DATA EXTRACT ▸
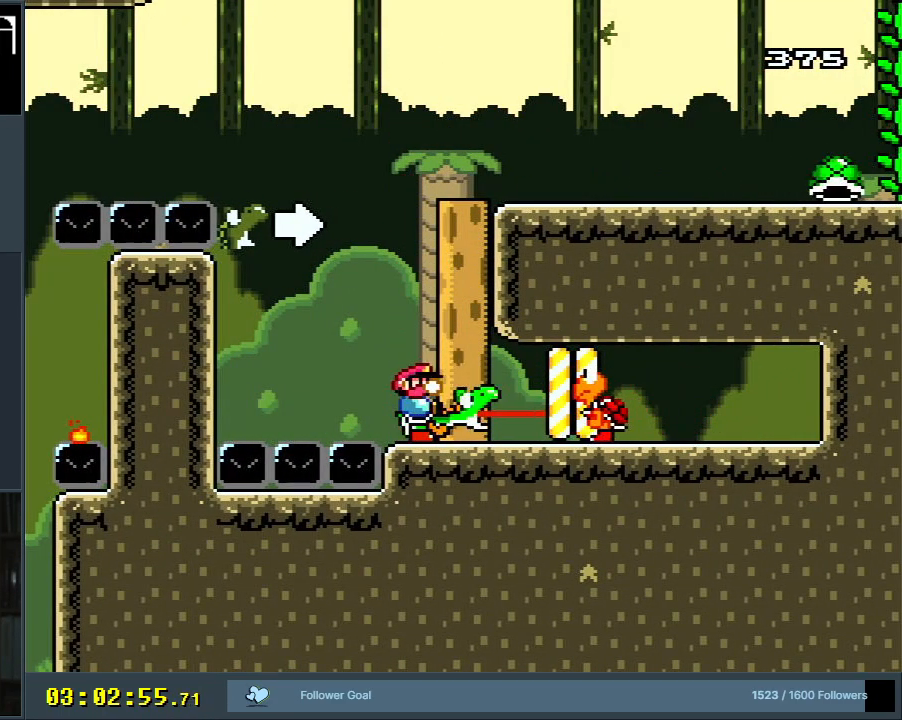
{"buttons": ["Y"], "events": []}
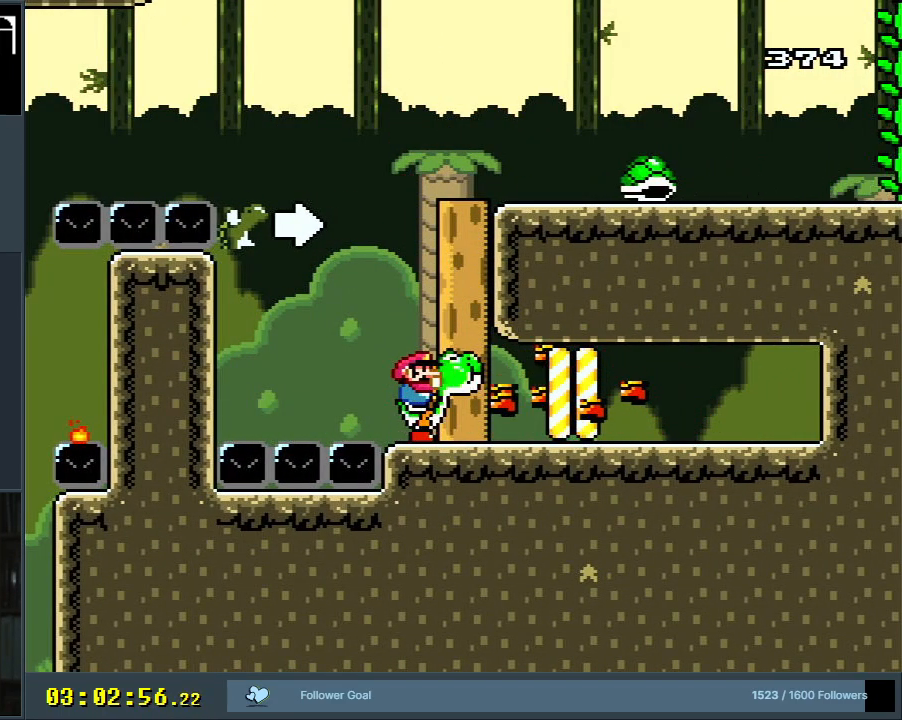
{"buttons": ["B", "Y"], "events": [[417, "B", "down"]]}
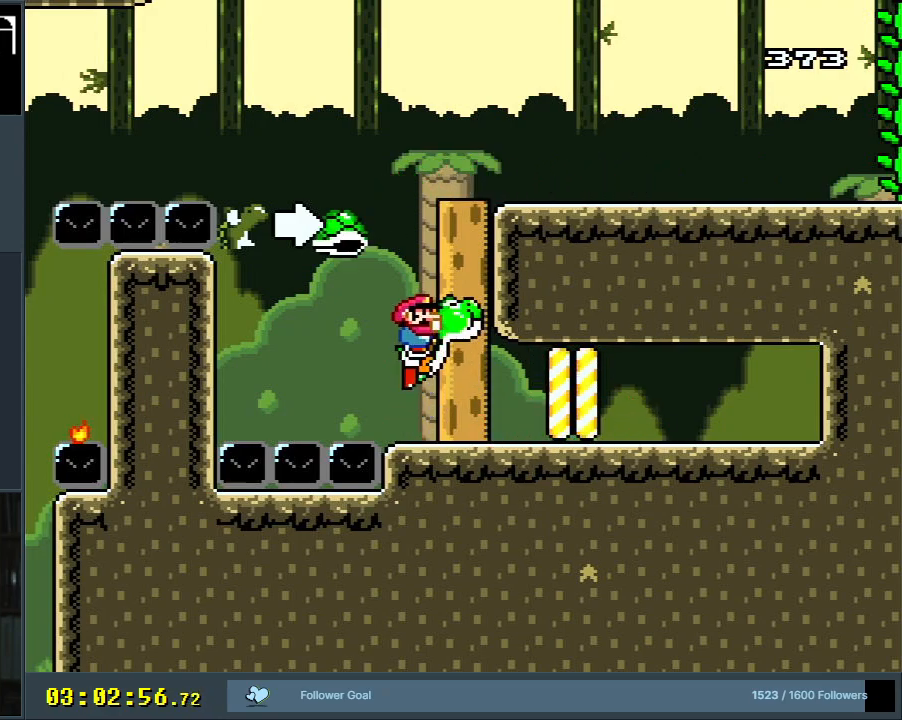
{"buttons": ["B", "DPAD_RIGHT"], "events": [[33, "DPAD_LEFT", "down"], [83, "B", "up"], [233, "DPAD_LEFT", "up"], [317, "DPAD_RIGHT", "down"], [367, "B", "down"], [500, "Y", "up"]]}
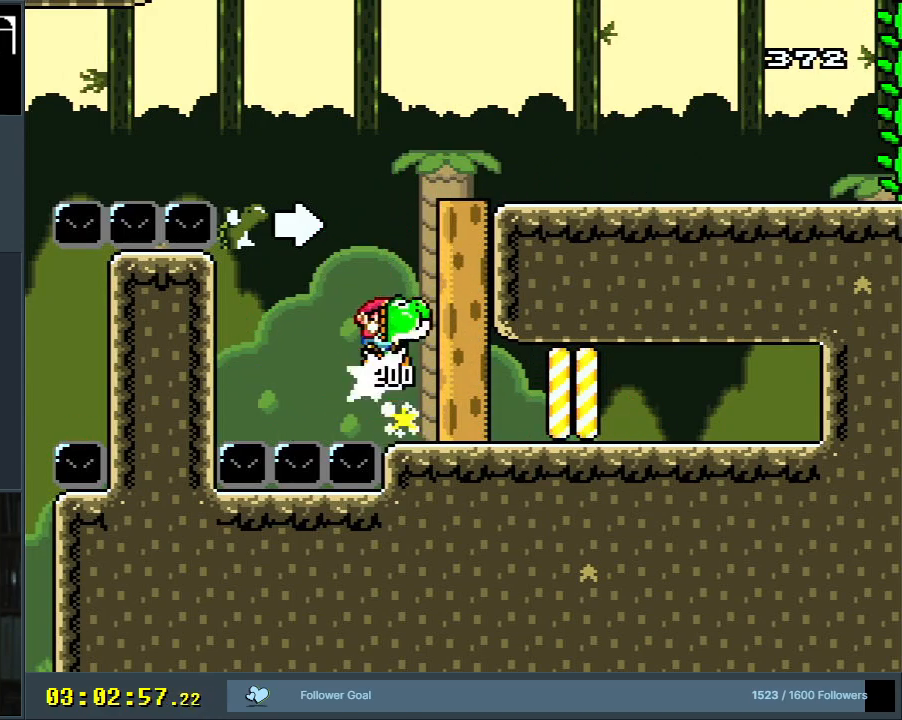
{"buttons": ["Y", "DPAD_RIGHT"], "events": [[83, "Y", "down"], [500, "B", "up"]]}
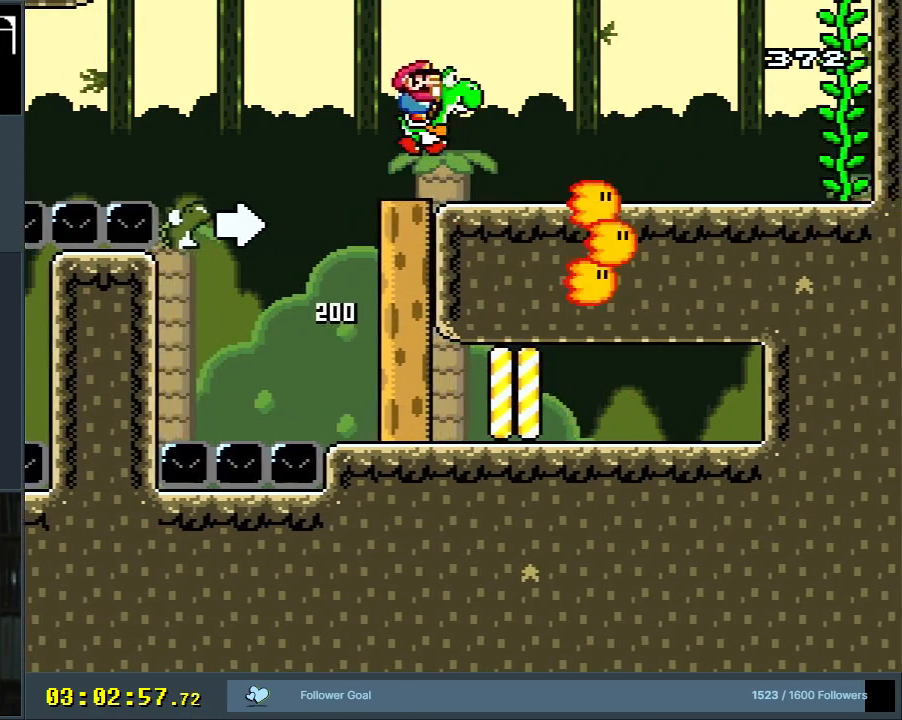
{"buttons": ["B", "Y", "DPAD_RIGHT"], "events": [[417, "B", "down"]]}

YOUR TASK ▸
In full and without any pictures, print the listing above exactly.

TASK SOLUTION ▸
{"buttons": ["Y"], "events": []}
{"buttons": ["B", "Y"], "events": [[417, "B", "down"]]}
{"buttons": ["B", "DPAD_RIGHT"], "events": [[33, "DPAD_LEFT", "down"], [83, "B", "up"], [233, "DPAD_LEFT", "up"], [317, "DPAD_RIGHT", "down"], [367, "B", "down"], [500, "Y", "up"]]}
{"buttons": ["Y", "DPAD_RIGHT"], "events": [[83, "Y", "down"], [500, "B", "up"]]}
{"buttons": ["B", "Y", "DPAD_RIGHT"], "events": [[417, "B", "down"]]}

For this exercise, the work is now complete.